Without that demand from families, we almost would have given up. It’s a lot of work. When I feel like it’s too much to learn or too relentless, I feel like I can’t let those children or their families down. We can’t give up.
8. How do you recommend people get started in activism and nonprofit work?
I think most nonprofits are set up for volunteers, so in a word I would say, “volunteering.” And thinking about an idea you are passionate about—or maybe you don’t have an idea, but an area you are passionate about, and finding groups working in that area. In that process, see where there is a need for that great idea.

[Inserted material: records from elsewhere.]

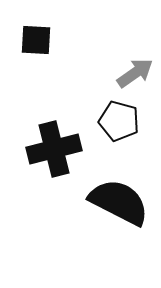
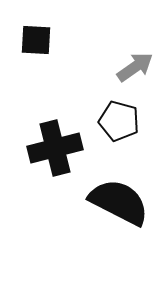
gray arrow: moved 6 px up
black cross: moved 1 px right, 1 px up
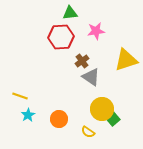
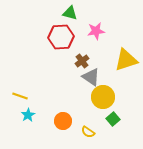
green triangle: rotated 21 degrees clockwise
yellow circle: moved 1 px right, 12 px up
orange circle: moved 4 px right, 2 px down
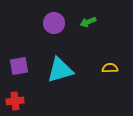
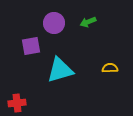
purple square: moved 12 px right, 20 px up
red cross: moved 2 px right, 2 px down
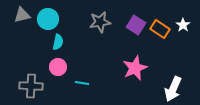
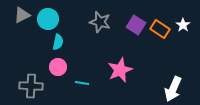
gray triangle: rotated 12 degrees counterclockwise
gray star: rotated 25 degrees clockwise
pink star: moved 15 px left, 2 px down
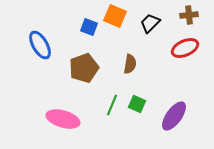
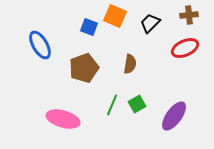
green square: rotated 36 degrees clockwise
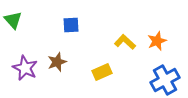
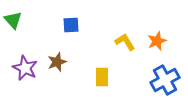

Jane Hirschi was introduced to school gardens more than fifteen years ago when her children first started kindergarten in the Cambridge Public Schools. As the founding director of CitySprouts in 2001, Jane has been an integral part of building the CitySprouts program in Cambridge and Boston, Massachusetts. She grew up with lots of space and time to climb trees, explore her neighborhood, and turn compost with her dad in the backyard. Jane is passionate about making sure that all children have the chance to know the natural surroundings where they live, whether that’s country or city. In 2008, Jane was selected as one of six regional Social Innovators by Root Cause Social Innovation Forum. Jane holds a Masters in Communication Studies as well as a Bachelor of Arts in Philosophy from the University of Maine at Orono. Her book, Ripe for Change: Garden-Based Learning in Schools, was published by Harvard Education Press in 2015.